To prevent such disasters, architectural design must follow a three-layer defense pyramid:

  1. Software Defense (Rule Persistence): Never store core safety rules in volatile conversation history. Write them into MEMORY.md (Permanent Rules), which is never compressed.
  2. Account Isolation: Never give an Agent access to your primary core accounts. Configure independent Gmail or GitHub accounts for it to limit the Blast Radius.
  3. Physical Sandboxing: This is a non-negotiable bottom line. Never run an Agent with exec permissions on your primary workstation. Deploy it in a completely isolated Docker Container, VM, or an old computer ready for decommissioning. In engineering, we must assume the system will eventually execute rm -rf * due to a hallucination.
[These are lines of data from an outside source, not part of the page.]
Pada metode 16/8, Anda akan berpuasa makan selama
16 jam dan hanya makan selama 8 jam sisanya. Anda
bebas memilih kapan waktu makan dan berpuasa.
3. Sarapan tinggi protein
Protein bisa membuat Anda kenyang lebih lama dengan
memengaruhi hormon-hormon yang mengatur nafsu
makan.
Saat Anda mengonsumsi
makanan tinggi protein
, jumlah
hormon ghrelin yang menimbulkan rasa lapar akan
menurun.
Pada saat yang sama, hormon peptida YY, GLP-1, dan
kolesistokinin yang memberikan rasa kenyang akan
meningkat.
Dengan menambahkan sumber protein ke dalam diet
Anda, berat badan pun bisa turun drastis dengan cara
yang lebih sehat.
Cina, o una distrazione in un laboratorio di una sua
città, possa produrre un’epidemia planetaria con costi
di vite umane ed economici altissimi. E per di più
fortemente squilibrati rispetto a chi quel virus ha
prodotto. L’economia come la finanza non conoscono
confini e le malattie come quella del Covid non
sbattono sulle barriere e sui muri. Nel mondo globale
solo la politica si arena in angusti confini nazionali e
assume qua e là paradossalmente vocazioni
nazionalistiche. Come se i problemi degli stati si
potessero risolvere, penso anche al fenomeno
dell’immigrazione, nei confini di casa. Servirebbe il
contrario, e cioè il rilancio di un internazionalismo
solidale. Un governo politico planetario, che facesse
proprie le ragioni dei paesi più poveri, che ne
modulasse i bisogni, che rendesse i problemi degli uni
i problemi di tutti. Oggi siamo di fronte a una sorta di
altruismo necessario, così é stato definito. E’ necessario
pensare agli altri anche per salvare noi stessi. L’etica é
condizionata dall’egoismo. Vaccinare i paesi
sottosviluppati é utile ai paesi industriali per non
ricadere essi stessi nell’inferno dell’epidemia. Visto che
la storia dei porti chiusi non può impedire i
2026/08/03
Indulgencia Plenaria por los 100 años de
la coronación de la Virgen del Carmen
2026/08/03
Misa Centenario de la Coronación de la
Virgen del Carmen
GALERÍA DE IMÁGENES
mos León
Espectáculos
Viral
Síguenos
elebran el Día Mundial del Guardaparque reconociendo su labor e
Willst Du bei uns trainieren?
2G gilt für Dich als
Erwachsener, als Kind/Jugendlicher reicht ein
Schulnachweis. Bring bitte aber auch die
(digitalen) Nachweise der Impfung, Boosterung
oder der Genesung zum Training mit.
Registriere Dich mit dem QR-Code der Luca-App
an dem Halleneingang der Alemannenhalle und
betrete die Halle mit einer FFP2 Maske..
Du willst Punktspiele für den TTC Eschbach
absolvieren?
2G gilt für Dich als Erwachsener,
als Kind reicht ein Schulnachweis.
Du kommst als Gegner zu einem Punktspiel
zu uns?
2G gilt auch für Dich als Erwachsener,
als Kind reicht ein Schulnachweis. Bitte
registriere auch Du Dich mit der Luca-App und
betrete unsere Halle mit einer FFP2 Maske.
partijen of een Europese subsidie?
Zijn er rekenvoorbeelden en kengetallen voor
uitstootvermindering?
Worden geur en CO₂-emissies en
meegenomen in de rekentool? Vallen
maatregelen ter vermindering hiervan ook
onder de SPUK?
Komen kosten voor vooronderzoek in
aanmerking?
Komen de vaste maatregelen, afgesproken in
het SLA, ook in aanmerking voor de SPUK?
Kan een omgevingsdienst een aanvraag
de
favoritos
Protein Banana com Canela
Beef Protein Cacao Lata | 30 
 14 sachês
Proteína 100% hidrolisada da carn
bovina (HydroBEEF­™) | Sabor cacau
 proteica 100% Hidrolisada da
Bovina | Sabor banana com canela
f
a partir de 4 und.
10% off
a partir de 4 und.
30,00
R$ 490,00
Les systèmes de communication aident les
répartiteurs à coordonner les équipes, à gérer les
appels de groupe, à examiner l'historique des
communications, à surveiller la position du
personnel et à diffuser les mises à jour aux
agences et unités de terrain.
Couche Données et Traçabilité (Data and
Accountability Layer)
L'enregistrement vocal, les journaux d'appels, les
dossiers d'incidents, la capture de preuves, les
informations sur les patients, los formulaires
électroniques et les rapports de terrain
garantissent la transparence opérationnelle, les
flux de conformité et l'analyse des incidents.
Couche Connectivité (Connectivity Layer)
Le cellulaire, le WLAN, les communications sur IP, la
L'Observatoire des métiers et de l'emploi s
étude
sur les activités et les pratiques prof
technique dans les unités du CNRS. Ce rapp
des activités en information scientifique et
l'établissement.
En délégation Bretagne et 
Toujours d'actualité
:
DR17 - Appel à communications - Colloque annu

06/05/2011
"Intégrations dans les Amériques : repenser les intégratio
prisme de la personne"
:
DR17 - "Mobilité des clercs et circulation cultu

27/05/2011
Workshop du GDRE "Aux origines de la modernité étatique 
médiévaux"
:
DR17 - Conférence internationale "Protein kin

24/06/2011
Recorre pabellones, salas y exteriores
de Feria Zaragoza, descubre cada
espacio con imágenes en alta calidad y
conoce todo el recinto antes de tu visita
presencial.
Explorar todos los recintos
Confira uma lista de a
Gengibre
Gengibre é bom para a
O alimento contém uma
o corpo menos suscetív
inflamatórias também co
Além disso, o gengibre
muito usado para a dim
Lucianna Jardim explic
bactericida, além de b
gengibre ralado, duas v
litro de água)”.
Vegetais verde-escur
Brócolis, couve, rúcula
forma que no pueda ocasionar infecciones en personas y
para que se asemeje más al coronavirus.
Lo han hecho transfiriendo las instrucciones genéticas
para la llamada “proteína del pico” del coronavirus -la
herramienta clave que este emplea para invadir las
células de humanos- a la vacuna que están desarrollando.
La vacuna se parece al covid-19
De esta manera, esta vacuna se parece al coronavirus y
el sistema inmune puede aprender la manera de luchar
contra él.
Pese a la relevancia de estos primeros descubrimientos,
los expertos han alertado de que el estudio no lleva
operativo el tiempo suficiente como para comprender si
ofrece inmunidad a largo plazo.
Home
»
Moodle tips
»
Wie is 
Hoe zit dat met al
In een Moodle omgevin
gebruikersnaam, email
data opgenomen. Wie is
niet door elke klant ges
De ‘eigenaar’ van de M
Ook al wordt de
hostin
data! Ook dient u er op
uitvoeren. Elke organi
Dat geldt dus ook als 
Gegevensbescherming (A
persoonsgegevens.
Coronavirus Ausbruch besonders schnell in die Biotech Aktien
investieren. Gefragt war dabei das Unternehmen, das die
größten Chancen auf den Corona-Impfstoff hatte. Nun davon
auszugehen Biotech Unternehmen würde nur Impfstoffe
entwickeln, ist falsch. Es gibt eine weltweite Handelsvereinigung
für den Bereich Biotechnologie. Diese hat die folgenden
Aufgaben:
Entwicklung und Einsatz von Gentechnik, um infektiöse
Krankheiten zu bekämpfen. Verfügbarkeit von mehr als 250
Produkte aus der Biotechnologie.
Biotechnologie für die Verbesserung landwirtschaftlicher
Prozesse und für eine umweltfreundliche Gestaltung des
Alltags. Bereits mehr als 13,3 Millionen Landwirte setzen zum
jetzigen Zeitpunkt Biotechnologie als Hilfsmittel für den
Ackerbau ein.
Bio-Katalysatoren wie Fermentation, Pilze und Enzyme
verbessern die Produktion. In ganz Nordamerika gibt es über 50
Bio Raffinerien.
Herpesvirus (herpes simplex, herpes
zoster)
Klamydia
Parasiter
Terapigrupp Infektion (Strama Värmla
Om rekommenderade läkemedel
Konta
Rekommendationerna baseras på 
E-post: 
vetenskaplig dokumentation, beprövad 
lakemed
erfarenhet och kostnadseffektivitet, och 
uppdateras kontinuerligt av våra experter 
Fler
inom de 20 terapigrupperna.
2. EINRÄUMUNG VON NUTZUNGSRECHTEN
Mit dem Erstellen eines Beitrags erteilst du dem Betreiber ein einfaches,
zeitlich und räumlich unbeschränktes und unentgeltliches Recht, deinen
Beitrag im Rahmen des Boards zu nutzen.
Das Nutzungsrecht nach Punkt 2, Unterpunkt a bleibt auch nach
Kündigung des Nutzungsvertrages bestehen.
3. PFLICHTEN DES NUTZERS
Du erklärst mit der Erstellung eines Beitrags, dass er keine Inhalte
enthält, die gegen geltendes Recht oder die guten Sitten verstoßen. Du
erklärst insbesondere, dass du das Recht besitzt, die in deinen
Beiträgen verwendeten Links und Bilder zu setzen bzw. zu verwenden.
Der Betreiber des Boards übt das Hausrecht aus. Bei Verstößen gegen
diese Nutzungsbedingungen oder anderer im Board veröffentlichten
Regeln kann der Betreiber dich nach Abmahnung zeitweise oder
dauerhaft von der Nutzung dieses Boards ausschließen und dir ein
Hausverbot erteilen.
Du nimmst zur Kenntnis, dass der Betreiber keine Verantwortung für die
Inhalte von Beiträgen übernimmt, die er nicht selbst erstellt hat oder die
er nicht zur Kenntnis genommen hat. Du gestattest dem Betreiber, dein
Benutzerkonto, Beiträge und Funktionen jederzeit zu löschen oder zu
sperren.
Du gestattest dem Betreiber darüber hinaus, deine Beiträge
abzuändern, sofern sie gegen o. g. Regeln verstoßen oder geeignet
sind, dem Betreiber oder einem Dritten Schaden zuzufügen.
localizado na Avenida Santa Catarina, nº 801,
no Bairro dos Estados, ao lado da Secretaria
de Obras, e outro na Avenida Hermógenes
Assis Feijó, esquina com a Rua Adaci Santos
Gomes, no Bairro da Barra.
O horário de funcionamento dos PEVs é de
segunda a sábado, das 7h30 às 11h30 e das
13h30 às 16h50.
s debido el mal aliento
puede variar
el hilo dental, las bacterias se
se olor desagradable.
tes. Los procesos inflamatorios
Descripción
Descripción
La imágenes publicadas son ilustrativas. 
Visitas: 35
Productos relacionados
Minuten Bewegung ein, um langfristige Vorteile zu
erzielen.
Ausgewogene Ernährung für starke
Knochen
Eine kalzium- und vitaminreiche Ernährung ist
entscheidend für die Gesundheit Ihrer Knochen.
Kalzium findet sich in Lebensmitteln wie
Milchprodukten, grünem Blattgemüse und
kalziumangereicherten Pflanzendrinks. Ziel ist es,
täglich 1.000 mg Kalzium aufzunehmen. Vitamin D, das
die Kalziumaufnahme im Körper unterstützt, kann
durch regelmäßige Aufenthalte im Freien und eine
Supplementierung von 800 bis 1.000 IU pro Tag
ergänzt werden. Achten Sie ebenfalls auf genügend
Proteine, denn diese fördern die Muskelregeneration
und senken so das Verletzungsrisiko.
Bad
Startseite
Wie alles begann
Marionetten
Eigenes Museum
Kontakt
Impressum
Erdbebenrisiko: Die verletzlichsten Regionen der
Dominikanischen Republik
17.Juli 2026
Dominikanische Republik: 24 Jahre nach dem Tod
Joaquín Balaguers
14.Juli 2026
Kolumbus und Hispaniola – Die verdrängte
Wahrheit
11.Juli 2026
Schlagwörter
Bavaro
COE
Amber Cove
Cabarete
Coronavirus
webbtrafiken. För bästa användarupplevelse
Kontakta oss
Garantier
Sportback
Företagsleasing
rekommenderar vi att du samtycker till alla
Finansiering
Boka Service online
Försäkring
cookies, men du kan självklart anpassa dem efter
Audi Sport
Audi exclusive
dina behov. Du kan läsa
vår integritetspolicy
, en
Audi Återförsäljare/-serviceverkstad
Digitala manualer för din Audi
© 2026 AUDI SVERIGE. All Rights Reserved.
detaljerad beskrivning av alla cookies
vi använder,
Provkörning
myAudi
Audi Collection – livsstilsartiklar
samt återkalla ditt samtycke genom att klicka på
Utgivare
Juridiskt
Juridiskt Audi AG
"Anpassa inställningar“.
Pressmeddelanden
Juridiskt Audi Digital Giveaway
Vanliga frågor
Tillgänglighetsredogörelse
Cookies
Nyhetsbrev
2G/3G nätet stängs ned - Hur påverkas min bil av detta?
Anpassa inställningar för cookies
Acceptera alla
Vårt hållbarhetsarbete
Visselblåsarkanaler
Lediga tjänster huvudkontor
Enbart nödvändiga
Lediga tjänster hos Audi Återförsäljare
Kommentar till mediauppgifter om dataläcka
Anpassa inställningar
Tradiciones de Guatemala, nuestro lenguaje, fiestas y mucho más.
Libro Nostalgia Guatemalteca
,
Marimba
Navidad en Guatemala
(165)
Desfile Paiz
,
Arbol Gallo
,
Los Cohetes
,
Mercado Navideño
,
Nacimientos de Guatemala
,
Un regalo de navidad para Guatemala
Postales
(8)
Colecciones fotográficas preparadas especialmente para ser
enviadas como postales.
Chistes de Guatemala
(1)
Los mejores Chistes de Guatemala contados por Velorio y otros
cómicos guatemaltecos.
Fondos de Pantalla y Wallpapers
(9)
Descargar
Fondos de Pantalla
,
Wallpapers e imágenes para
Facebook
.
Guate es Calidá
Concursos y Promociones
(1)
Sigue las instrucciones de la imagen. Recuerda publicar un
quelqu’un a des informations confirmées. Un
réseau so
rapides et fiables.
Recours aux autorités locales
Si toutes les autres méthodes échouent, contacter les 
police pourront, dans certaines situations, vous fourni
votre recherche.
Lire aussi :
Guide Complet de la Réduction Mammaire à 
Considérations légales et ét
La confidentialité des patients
  1. From Prompt Engineering to System Engineering: Through this deconstruction of OpenClaw-style architectures, we see that to build a commercial-grade Agent, optimizing Prompts alone has reached its limit. System stability depends on traditional software engineering: designing robust process isolation, data persistence, state polling, and IAM permission control. Prompts are merely the communication protocol between components, not the architecture itself.

  2. Extreme Squeezing of Cost and Compute: Given that Context Windows will always have physical limits, “Dynamic Context Management” is the true battlefield for Agent frameworks. Soft Trim, on-demand SKILL loading, and Tool Making (Logic Offloading) are all designed to squeeze the highest information density and execution accuracy out of a limited Token budget.

  3. Embracing a Safety Philosophy for Non-deterministic Systems: Traditional software errors are predictable (Throw Exception), but LLM errors are creative and destructive. Facing an entity with “high intelligence, zero common sense, and Root access,” we cannot rely on moral codes or Prompt warnings. We must return to the basics of hardware and permission isolation, building a controlled sandbox where AI “can safely make mistakes or even cause chaos.” This is the only viable path toward fully automated workflows.